Pink Flower Carpet Rose

Speaking Personally...

A couple of personal items, if I may. I have finally joined a book group - the final piece in the jigsaw puzzle of retired life, hee hee. I love reading books, and I need to practice talking to real people (as opposed to the cats and the dog).

To try to make sense of Schumann's Kreisleriana, I've been listening to Horowitz. Hmm...

Off the Menu

Alas, most of these pieces are far too unbalanced, leaning to the sadly mad, for me to enjoy playing them (there's just one I like). So Kreisleriana has been taken off the piano menu, to be replaced with the Sonata in F Minor.
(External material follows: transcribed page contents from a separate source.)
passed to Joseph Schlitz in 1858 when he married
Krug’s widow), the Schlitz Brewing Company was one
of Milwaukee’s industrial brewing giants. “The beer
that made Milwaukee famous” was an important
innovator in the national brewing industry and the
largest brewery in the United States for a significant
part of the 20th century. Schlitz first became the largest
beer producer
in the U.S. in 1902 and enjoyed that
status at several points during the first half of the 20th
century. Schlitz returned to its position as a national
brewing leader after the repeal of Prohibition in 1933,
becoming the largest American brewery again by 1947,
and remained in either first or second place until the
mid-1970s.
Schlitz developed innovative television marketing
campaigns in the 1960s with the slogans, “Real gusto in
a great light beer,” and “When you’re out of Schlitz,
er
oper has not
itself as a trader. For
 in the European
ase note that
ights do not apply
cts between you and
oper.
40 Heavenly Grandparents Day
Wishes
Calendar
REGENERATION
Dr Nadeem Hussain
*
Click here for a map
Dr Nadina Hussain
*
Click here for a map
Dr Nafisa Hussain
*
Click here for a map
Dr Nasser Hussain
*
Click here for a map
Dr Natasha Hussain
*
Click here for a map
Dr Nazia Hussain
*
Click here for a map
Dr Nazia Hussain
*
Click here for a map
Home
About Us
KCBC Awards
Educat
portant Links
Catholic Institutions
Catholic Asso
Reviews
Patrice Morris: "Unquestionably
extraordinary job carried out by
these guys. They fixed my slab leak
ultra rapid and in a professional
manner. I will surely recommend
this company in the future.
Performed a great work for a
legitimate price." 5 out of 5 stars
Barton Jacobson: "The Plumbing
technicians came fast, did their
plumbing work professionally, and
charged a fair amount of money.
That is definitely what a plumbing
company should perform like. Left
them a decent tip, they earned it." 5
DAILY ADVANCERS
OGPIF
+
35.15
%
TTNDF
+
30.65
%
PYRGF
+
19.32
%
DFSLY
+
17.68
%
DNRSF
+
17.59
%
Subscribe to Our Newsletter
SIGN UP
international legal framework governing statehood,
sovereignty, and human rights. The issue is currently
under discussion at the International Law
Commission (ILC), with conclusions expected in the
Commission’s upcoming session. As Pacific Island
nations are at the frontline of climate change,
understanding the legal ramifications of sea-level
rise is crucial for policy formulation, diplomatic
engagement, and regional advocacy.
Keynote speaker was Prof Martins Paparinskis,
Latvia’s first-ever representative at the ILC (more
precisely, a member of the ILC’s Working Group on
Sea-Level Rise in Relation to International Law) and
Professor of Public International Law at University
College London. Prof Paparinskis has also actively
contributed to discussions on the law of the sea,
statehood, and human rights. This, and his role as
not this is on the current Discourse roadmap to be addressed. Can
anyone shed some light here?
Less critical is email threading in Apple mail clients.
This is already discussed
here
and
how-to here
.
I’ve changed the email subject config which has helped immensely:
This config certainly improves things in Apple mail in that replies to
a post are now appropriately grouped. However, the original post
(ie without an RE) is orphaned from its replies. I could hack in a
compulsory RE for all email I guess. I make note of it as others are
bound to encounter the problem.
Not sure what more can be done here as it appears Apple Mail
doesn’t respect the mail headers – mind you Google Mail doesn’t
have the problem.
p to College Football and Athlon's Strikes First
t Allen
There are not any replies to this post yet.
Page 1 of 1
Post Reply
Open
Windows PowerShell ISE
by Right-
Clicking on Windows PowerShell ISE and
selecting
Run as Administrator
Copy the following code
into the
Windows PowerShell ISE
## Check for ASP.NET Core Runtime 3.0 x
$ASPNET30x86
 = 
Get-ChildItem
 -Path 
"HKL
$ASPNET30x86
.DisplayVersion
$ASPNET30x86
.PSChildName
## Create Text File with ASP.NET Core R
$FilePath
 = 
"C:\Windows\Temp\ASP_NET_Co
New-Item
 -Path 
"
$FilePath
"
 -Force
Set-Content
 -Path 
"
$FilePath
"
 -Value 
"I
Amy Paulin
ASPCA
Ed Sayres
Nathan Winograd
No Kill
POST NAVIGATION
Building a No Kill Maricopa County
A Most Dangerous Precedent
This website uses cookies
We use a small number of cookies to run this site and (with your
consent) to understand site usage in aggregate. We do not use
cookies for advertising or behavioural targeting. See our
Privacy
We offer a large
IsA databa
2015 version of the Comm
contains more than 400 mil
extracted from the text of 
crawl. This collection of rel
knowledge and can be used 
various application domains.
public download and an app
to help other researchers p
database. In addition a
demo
I'm not giving up on Schumann yet, having only recently 'met' him, piano-wise.

Right. Let gardening session number two commence. I should rake the paths in the Wattle Wood for starters.. And I need to finish planting the daffodil bulbs. So many things to choose from! Expect the unexpected in this exciting thrill-a-minute gardening life...

Later...

Oh well. I ignored my plans, and made straight for the Hump where I'd been working earlier. I've finished the paths. That was so easy!

'Raked paths create the illusion of good garden design.'
-Moosey Words of Wisdom.

It just takes time (rather than energy) to rake a path, and immediately the garden area looks - right? Tidy? Or, in this case, absolutely gorgeous? Raked paths create the illusion of good garden design, as do freshly-mown lawns and trimmed edges. It feels so wrong to be clean, apres-gardening, at two o'clock in the afternoon. But I've worked for five hours. I am so good. Oh yes. Silly Schumann, here I come.

Friday 17th February

Aha! Another suspiciously autumnal morning (after another winter pyjamas night). Summer must have sneaked on through when I was otherwise engaged.

Banksia lutea :
The yellow Banksia is one of the sure signs of spring in my garden.
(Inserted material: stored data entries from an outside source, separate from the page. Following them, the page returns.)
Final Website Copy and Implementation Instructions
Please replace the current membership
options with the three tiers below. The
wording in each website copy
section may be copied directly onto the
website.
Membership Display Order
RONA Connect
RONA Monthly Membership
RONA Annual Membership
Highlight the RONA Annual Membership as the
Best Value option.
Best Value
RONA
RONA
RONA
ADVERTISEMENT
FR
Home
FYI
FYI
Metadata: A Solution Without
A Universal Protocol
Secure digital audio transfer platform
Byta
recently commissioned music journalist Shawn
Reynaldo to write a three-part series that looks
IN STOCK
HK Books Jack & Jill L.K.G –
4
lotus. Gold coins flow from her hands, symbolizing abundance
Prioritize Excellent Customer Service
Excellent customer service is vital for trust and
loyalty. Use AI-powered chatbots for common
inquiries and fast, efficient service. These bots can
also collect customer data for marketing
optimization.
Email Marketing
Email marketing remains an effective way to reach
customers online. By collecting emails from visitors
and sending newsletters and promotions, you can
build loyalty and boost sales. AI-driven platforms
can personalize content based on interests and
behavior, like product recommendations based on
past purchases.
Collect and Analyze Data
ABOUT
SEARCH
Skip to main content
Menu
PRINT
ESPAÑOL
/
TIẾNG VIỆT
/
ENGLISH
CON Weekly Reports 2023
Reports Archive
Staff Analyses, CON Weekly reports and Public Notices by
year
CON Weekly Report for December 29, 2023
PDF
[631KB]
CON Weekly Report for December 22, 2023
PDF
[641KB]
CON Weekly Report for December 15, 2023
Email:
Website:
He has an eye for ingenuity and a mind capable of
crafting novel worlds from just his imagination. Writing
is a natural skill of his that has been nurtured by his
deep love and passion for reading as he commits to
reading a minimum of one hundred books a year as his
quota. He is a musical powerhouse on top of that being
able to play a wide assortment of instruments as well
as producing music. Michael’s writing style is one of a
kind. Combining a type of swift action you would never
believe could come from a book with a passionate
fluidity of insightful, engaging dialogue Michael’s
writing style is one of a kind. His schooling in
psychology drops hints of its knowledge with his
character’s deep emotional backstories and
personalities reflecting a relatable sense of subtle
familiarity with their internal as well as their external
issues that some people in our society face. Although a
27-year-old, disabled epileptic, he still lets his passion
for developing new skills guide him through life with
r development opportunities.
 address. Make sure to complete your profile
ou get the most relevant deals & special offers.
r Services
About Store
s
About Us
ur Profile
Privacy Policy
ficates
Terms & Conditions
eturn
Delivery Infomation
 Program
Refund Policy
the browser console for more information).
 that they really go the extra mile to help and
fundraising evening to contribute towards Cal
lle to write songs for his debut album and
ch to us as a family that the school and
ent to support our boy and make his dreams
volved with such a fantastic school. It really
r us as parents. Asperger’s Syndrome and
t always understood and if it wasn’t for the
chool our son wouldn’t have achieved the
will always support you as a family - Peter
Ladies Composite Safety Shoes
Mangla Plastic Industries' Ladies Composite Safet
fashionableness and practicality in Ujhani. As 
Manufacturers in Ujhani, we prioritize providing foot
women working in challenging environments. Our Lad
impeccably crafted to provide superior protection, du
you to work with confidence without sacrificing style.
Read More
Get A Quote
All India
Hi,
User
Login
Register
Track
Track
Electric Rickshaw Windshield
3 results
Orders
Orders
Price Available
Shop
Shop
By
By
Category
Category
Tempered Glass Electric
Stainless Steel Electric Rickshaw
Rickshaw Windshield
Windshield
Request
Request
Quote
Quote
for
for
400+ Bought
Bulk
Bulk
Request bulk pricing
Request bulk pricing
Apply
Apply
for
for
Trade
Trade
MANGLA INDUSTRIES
This morning I'm off to help cut down (actually half-down) a yellow Banksia rose at my friend's suburban house. This is not a terribly suitable suburban rose, when I think of my own. Not satisfied with claiming most of my washing line it's shot up to the very top of a huge neighbouring plum tree. Beautiful soft lemon flowers in which to hang the spring washing...

Much, Much Later...

A good morning's work saw the Banksia rose down, leaving just the reddish bark trunk wound around the pergola. When I got home I decided to spend the same number of hours working in my own garden - this seemed only fair. So I spread manure and mulch and made a start on the new edge of the Frisbee Border (it's expanding just a little).

 All neat and tidy
Frisbee Border's Edge

Again I had little Mac the black and white kitten and big Fluff-Fluff, supersized superfluffy cat, for company. They spent most of the afternoon lolling underneath the plants airing their tummies in the sun, in one of those 'Anything you can do I can do better' moments. Dear cats.

Moused in the Night!

+20Not so much dear Minimus, my cottage cat, though. In the deep dark hours of last night she presented me with a fat, live, wriggling mouse, which I managed to eject with the broom. I heard cat-squeaking for the next few hours - she wanted to come back in, with the mouse in her mouth, I might add. Eek! No wonder I feel a bit dozy and tired.

 Hmm...
Seven Little Gnomes

Saturday 18th February

Aha! My seven little gnomes have arrived, and are settled in underneath their weeping cherry tree. I thought they might enjoy being in a wee semicircle (good gnome owners are so thoughtful). Right. I have another trailer full of compost to dump on the Driveway Garden and the Frisbee Border (they share the same fence-line). The Frisbee Border is expanding, too - just wish that my spade was sharper. And I've more daffodils to plant and more roses to find sunny spaces for. I'm off before I forget anything, or get side-tracked.